REGION: Ta kawiarnia obsługuje również w środku

- Czekamy na klientów. Cały czas zapraszamy na zewnątrz i do środka - mówi właścicielka lokalu "Turbinka" z Wieruszowa, Beata Kuklińska. - Korzystamy z tego, że obostrzenia zostały poluzowane w pewnym momencie i chcemy zarabiać pieniądze. Nie pracujemy tak naprawdę pół roku. Ostatni klient, który był u nas w lokalu to był w październiku w ubiegłym roku. Przez tyle miesięcy ponieśliśmy sporo strat. Nie jesteśmy w stanie tego odrobić, ale patrzymy przyszłościowo. Chcemy chociażby w tym momencie utrzymać się na rynku i pracować dalej. Mamy nadzieję, że wszyscy się utrzymamy.

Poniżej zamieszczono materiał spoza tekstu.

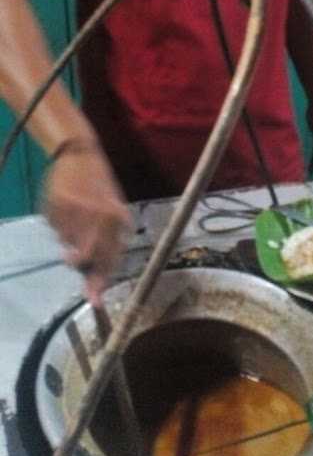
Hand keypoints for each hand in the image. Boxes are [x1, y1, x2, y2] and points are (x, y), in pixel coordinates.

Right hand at [43, 144, 132, 306]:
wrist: (79, 154)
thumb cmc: (101, 184)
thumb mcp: (116, 207)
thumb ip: (113, 240)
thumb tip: (104, 272)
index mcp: (114, 216)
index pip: (108, 256)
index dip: (100, 280)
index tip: (95, 301)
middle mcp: (95, 215)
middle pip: (84, 255)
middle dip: (78, 260)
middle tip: (72, 254)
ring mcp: (72, 209)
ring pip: (66, 242)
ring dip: (69, 238)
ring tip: (75, 217)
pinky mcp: (53, 204)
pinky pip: (54, 228)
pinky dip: (58, 224)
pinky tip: (65, 208)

Utrzymanie małego lokalu w takim punkcie nie kosztuje mało. - Płacimy 40 zł za wynajęty metr. Oprócz tego są ogródki. Tych stolików w zasadzie jest niewiele, ale jest to związane z opłatą. Póki co pracujemy od 13.00 do 19.00. Od 28 maja pracujemy od 13.00 do 22.00. Klienci są bardzo zadowoleni. Wszyscy, którzy przychodzą, cieszą się. Tęsknili za spotkaniem, za wyjściem, za inną atmosferą - dodaje Beata Kuklińska.

Spotkane na miejscu klientki przyznają, że planowały usiąść na zewnątrz, ale zaczął padać deszcz. - Pani zabrała nas do środka, za co bardzo jej dziękujemy. Czekałyśmy na to wyjście od jesieni. Dzisiaj już świeciło słońce. Myślałyśmy, że będzie fajnie, ale niestety pogoda spłatała nam figla. Na szczęście pani wpuściła nas mimo obostrzeń.

Mieszkańcy mają nadzieję, że życie szybko powróci do normalności. - Nie dziwimy się, że ludzie już nie patrzą na te obostrzenia, tylko chwytają się każdej okazji żeby wyjść - usłyszeliśmy.

W okresie poluzowania obostrzeń warto wspierać miejscowy biznes, szczególnie właśnie ten najmocniej dotknięty lockdownem.